So today marks exactly one year since I first realised River was autistic and I wrote this journal entry:
Last Christmas was a very difficult time for us. I remember on Christmas Eve, Tim went out to midnight mass and I stayed home & watched the Westminster Abbey service. There were these angelic choir boys singing Christmas carols, & I just thought, "will River ever be able to stand amongst other people and sing? Will he ever be in a Nativity?" & it just tipped me over the edge. I just sobbed and sobbed, loudly, as if someone had died. I guess it felt like my hopes and dreams were dying to some extent.
Christmas Day was overshadowed by those feelings of despair. Tim & I sat down to a lovely Christmas Dinner whilst River napped, and I sobbed all the way through it.
But somehow, it gets easier. You learn to take one day at a time, because you have to. You can't keep fearing for the future or thinking what "could have been" if River wasn't autistic, because it would mean you miss out on precious moments. There are so many things about River that make my heart melt. Every time something on the TV scares him and he comes running to me for a cuddle, I could just cry. 6 months ago he wouldn't cuddle us for comfort, so we treasure every single one. I discovered the other day that River had scribbled on the kitchen walls with a crayon- and I was so proud! Two months ago, he couldn't hold a crayon. Now, his obsession is colouring. He gets through 10-20 sheets of paper each day (both sides) and I just want to keep them all!
That despair isn't completely gone. It still punches me in the face when we're having a bad day and I think, "Is this what our future looks like?" And it chokes me.
The other day, River's preschool workers needed to chat to me for 5 minutes when I picked him up so we went into a little side room. We took some paper & pencils for River, but after a minute or so he was dragging my hand to the door. By the time we left, he was hysterical. As far as River is concerned, when I turn up at nursery I put his coat on, get his bag & take him home. The change in routine for a few minutes was too much for him to handle. I managed to get him outside & he dropped to the floor crying, refusing to move. All attempts to get him to walk were futile. In the end, I had to carry him all the way home whilst he kicked and screamed, then eventually just sobbed into my neck.
Carrying him that far was really hard work, but just about possible. But what happens in a years' time? Or in five years? Or when he's fifteen?
Most parents will say their toddler has had a tantrum whilst out and refused to walk. The difference is: there is usually a logical reason why, you can usually say something that they understand to encourage them to walk, and most importantly- you know it won't last forever. Nobody can guarantee that for us.

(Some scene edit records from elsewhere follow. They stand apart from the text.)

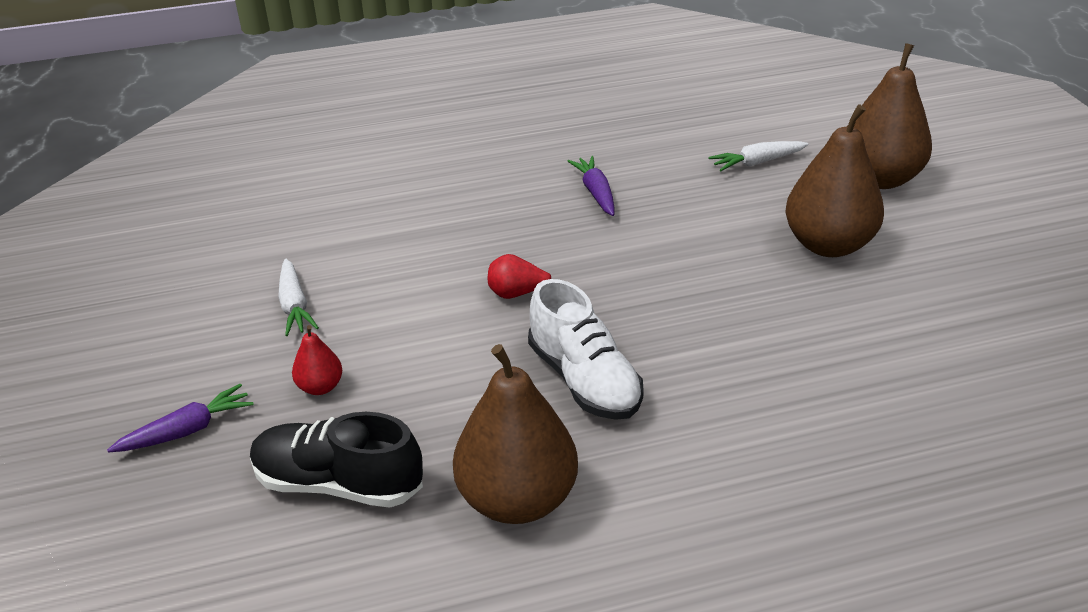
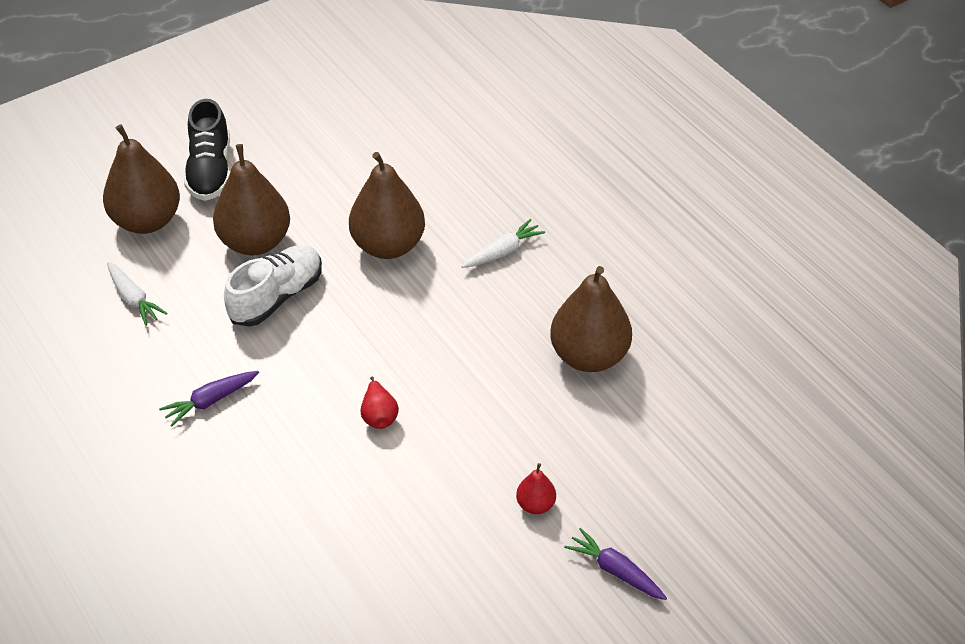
camera: 110 degrees left, 10 degrees up
black shoe [250,412,423,508] -> black shoe moved to [184,99,230,201]
white carrot [278,259,319,336] -> white carrot moved to [461,219,545,268]
white shoe [528,279,644,420] -> white shoe moved to [224,245,322,327]
none -> brown pear [349,152,425,259]

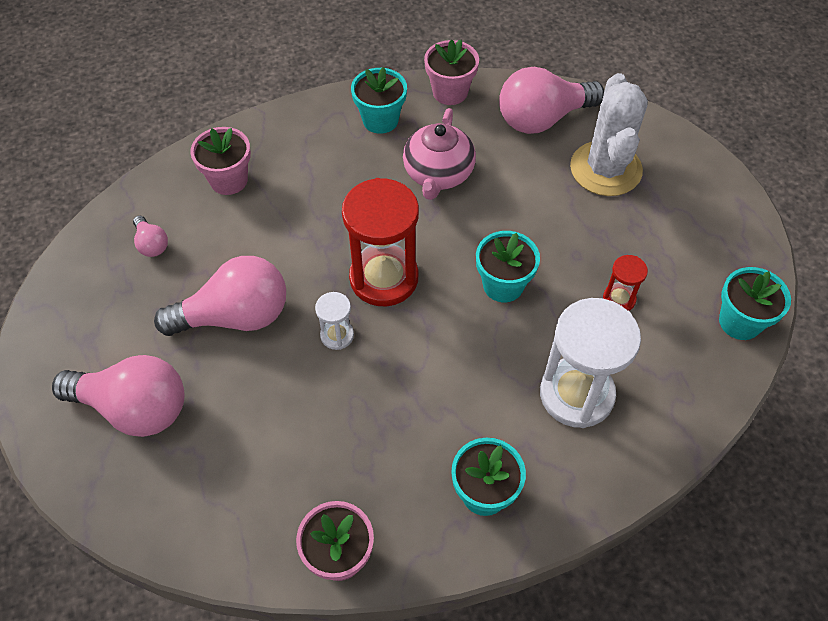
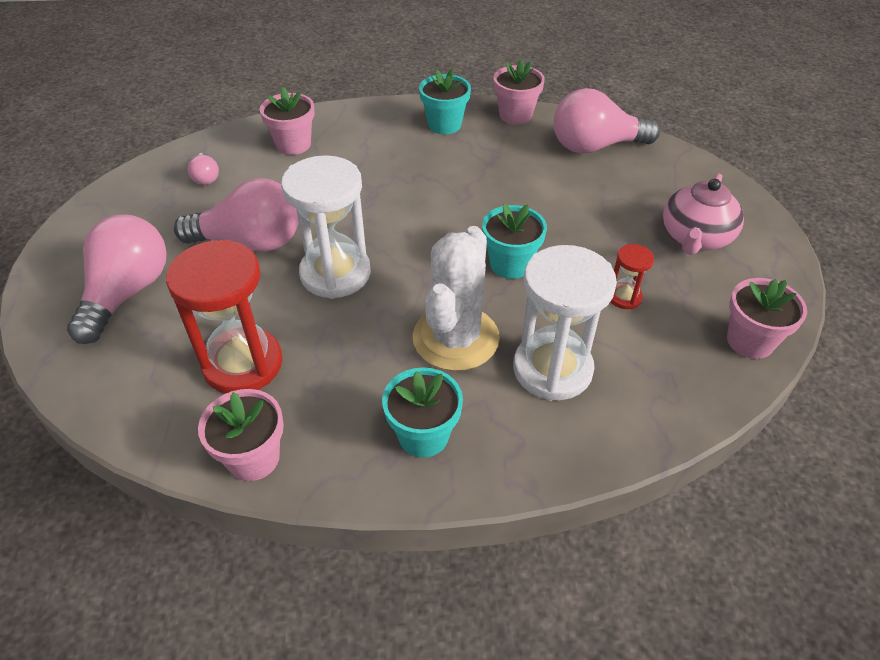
camera: 15 degrees right, 10 degrees down
pink light bulb [52,355,185,437] -> pink light bulb turned 105 degrees counterclockwise [67,215,167,344]
white hourglass [315,292,354,350] -> white hourglass [281,155,371,299], size x2.13
red hourglass [342,178,419,306] -> red hourglass moved to [166,239,283,394]
pink teapot [403,108,476,200] -> pink teapot moved to [663,174,744,255]
white cactus [570,73,648,196] -> white cactus moved to [413,226,500,371]
turquoise flower pot [719,267,791,340] -> pink flower pot [727,278,807,359]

River is getting worse around children too. I don't know how he is in nursery- I gather he's ok- but if we go somewhere unfamiliar, or if we have people round, he always wants to hurt the children. With babies, he can't stand their squeals and general baby noises so tries to grab & pull at their faces. With older children, he can't stand it if they make a noise or run past him- he wants to grab them and hurt them. Will this change?
We've now reached an acceptance that we just can't know the answers- nobody does. All we can do is put all our efforts into helping him reach specific goals and hope for the best. He has surprised us a lot over this past year, and that's what we have to focus on.
So this Christmas will be different. We'll be hoping that maybe next year River will be saying to us, "Merry Christmas!!" We will be celebrating how far River has come, and how far we have come as both parents and people. And we'll be thankful that we've been blessed with such a unique, special child when there are many people who struggle to have any.